* **Task**: When you transcribe the listing that follows, keep every line exact and skip any picture.

* **Extracted records**:
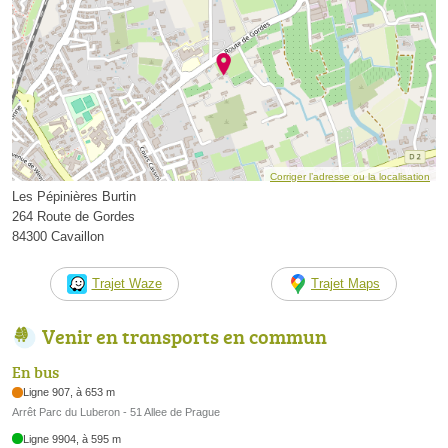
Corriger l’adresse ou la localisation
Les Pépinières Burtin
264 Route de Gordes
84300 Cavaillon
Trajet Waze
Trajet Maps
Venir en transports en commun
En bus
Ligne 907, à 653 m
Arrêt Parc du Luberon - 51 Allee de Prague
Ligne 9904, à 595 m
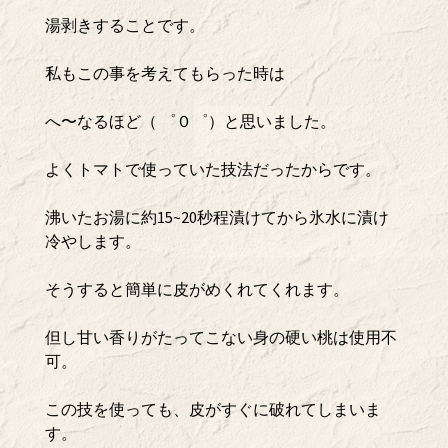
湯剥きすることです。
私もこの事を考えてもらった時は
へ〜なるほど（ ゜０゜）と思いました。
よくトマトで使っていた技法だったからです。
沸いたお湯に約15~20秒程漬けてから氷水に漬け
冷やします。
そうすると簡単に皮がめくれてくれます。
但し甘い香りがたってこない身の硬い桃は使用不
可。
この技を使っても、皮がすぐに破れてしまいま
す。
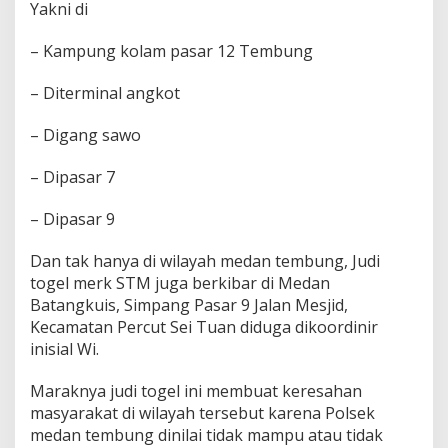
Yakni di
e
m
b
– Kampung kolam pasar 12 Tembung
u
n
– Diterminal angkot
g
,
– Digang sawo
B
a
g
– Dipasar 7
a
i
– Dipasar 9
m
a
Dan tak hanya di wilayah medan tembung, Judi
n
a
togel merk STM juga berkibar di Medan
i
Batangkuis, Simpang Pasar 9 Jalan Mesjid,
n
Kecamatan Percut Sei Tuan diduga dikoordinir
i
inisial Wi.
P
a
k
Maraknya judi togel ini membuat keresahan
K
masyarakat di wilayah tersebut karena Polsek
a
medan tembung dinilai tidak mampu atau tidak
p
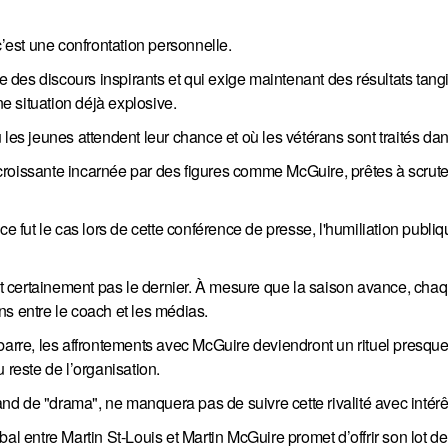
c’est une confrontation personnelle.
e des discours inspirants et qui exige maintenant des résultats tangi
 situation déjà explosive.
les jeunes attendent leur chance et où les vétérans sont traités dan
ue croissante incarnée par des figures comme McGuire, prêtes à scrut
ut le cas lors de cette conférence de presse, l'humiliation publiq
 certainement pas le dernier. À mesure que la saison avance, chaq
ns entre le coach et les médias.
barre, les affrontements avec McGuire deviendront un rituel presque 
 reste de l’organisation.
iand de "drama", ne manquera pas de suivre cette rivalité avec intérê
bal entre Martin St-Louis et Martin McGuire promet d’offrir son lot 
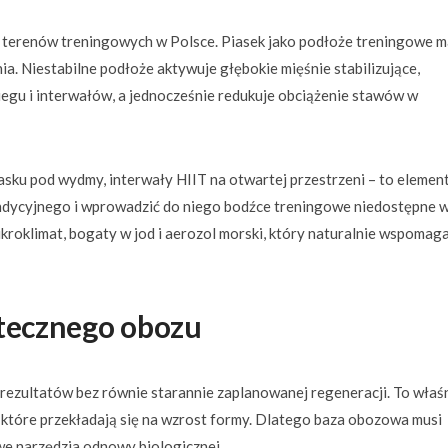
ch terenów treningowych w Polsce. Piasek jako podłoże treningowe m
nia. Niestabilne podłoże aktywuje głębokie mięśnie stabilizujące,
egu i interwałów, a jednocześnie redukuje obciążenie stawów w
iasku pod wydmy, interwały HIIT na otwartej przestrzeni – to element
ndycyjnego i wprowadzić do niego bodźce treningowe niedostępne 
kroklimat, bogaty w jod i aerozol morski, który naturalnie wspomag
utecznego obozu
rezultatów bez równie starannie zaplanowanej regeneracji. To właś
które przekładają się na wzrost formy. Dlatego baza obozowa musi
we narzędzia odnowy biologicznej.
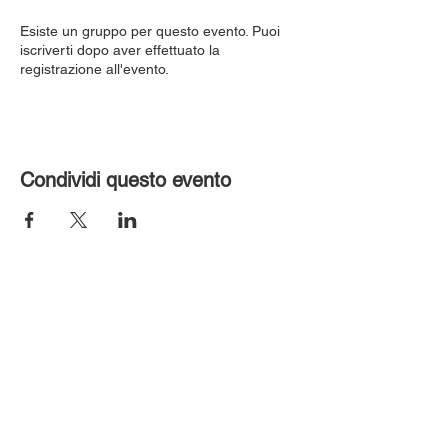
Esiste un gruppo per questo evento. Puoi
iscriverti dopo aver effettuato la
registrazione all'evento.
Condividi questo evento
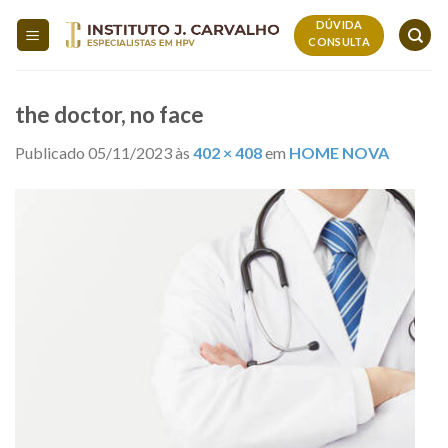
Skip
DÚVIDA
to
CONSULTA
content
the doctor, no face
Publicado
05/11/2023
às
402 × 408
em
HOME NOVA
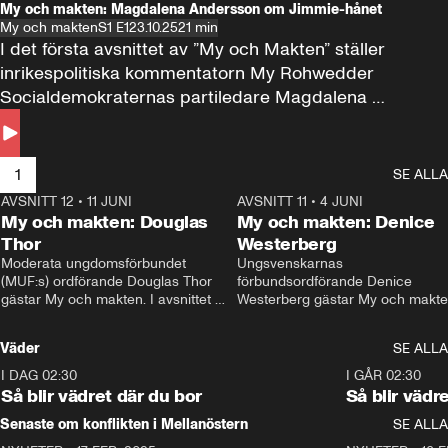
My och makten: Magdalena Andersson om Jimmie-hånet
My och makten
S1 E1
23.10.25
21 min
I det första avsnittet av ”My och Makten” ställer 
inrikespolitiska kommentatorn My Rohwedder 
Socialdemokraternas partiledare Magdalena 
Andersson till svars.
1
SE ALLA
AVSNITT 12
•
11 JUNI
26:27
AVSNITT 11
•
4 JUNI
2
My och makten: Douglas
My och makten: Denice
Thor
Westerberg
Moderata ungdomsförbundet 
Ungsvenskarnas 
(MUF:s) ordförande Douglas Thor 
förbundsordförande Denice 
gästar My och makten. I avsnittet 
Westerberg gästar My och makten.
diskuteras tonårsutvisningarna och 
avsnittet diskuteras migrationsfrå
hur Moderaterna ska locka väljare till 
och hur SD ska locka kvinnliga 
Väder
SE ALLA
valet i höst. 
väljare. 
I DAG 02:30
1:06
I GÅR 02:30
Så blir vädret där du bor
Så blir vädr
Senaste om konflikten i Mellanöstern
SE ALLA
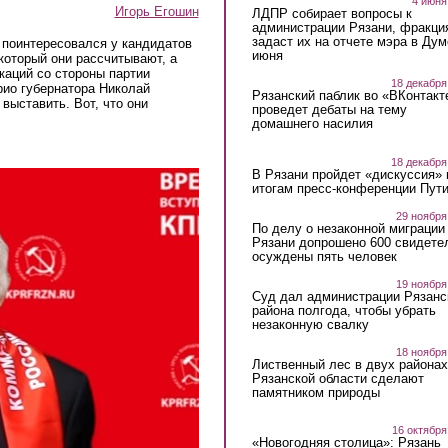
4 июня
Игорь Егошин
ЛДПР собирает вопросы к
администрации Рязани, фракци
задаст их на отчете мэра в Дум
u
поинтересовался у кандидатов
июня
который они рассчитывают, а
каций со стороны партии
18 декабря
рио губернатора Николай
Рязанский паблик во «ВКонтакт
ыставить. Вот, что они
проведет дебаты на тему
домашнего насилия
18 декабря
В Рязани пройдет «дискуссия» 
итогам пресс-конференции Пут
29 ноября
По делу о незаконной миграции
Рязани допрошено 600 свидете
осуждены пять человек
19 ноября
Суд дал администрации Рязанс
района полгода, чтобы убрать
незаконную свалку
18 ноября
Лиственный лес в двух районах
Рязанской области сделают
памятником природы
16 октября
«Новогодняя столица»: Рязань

* **Final answer**:
Corriger l’adresse ou la localisation
Les Pépinières Burtin
264 Route de Gordes
84300 Cavaillon
Trajet Waze
Trajet Maps
Venir en transports en commun
En bus
Ligne 907, à 653 m
Arrêt Parc du Luberon - 51 Allee de Prague
Ligne 9904, à 595 m
湯剥きすることです。
私もこの事を考えてもらった時は
へ〜なるほど（ ゜０゜）と思いました。
よくトマトで使っていた技法だったからです。
沸いたお湯に約15~20秒程漬けてから氷水に漬け
冷やします。
そうすると簡単に皮がめくれてくれます。
但し甘い香りがたってこない身の硬い桃は使用不
可。
この技を使っても、皮がすぐに破れてしまいま
す。
Yakni di
e
m
b
– Kampung kolam pasar 12 Tembung
u
n
– Diterminal angkot
g
,
– Digang sawo
B
a
g
– Dipasar 7
a
i
– Dipasar 9
m
a
Dan tak hanya di wilayah medan tembung, Judi
n
a
togel merk STM juga berkibar di Medan
i
Batangkuis, Simpang Pasar 9 Jalan Mesjid,
n
Kecamatan Percut Sei Tuan diduga dikoordinir
i
inisial Wi.
P
a
k
Maraknya judi togel ini membuat keresahan
K
masyarakat di wilayah tersebut karena Polsek
a
medan tembung dinilai tidak mampu atau tidak
p
c’est une confrontation personnelle.
e des discours inspirants et qui exige maintenant des résultats tangi
 situation déjà explosive.
les jeunes attendent leur chance et où les vétérans sont traités dan
ue croissante incarnée par des figures comme McGuire, prêtes à scrut
ut le cas lors de cette conférence de presse, l'humiliation publiq
 certainement pas le dernier. À mesure que la saison avance, chaq
ns entre le coach et les médias.
barre, les affrontements avec McGuire deviendront un rituel presque 
 reste de l’organisation.
iand de "drama", ne manquera pas de suivre cette rivalité avec intérê
bal entre Martin St-Louis et Martin McGuire promet d’offrir son lot 
ch terenów treningowych w Polsce. Piasek jako podłoże treningowe m
nia. Niestabilne podłoże aktywuje głębokie mięśnie stabilizujące,
egu i interwałów, a jednocześnie redukuje obciążenie stawów w
iasku pod wydmy, interwały HIIT na otwartej przestrzeni – to element
ndycyjnego i wprowadzić do niego bodźce treningowe niedostępne 
kroklimat, bogaty w jod i aerozol morski, który naturalnie wspomag
utecznego obozu
rezultatów bez równie starannie zaplanowanej regeneracji. To właś
które przekładają się na wzrost formy. Dlatego baza obozowa musi
we narzędzia odnowy biologicznej.
Esiste un gruppo per questo evento. Puoi
iscriverti dopo aver effettuato la
registrazione all'evento.
Condividi questo evento
Skip
DÚVIDA
to
CONSULTA
content
the doctor, no face
Publicado
05/11/2023
às
402 × 408
em
HOME NOVA
My och makten: Magdalena Andersson om Jimmie-hånet
My och makten
S1 E1
23.10.25
21 min
I det första avsnittet av ”My och Makten” ställer 
inrikespolitiska kommentatorn My Rohwedder 
Socialdemokraternas partiledare Magdalena 
Andersson till svars.
1
SE ALLA
AVSNITT 12
•
11 JUNI
26:27
AVSNITT 11
•
4 JUNI
2
My och makten: Douglas
My och makten: Denice
Thor
Westerberg
Moderata ungdomsförbundet 
Ungsvenskarnas 
(MUF:s) ordförande Douglas Thor 
förbundsordförande Denice 
gästar My och makten. I avsnittet 
Westerberg gästar My och makten.
diskuteras tonårsutvisningarna och 
avsnittet diskuteras migrationsfrå
hur Moderaterna ska locka väljare till 
och hur SD ska locka kvinnliga 
Väder
SE ALLA
valet i höst. 
väljare. 
I DAG 02:30
1:06
I GÅR 02:30
Så blir vädret där du bor
Så blir vädr
Senaste om konflikten i Mellanöstern
SE ALLA
4 июня
Игорь Егошин
ЛДПР собирает вопросы к
администрации Рязани, фракци
задаст их на отчете мэра в Дум
u
поинтересовался у кандидатов
июня
который они рассчитывают, а
каций со стороны партии
18 декабря
рио губернатора Николай
Рязанский паблик во «ВКонтакт
ыставить. Вот, что они
проведет дебаты на тему
домашнего насилия
18 декабря
В Рязани пройдет «дискуссия» 
итогам пресс-конференции Пут
29 ноября
По делу о незаконной миграции
Рязани допрошено 600 свидете
осуждены пять человек
19 ноября
Суд дал администрации Рязанс
района полгода, чтобы убрать
незаконную свалку
18 ноября
Лиственный лес в двух районах
Рязанской области сделают
памятником природы
16 октября
«Новогодняя столица»: Рязань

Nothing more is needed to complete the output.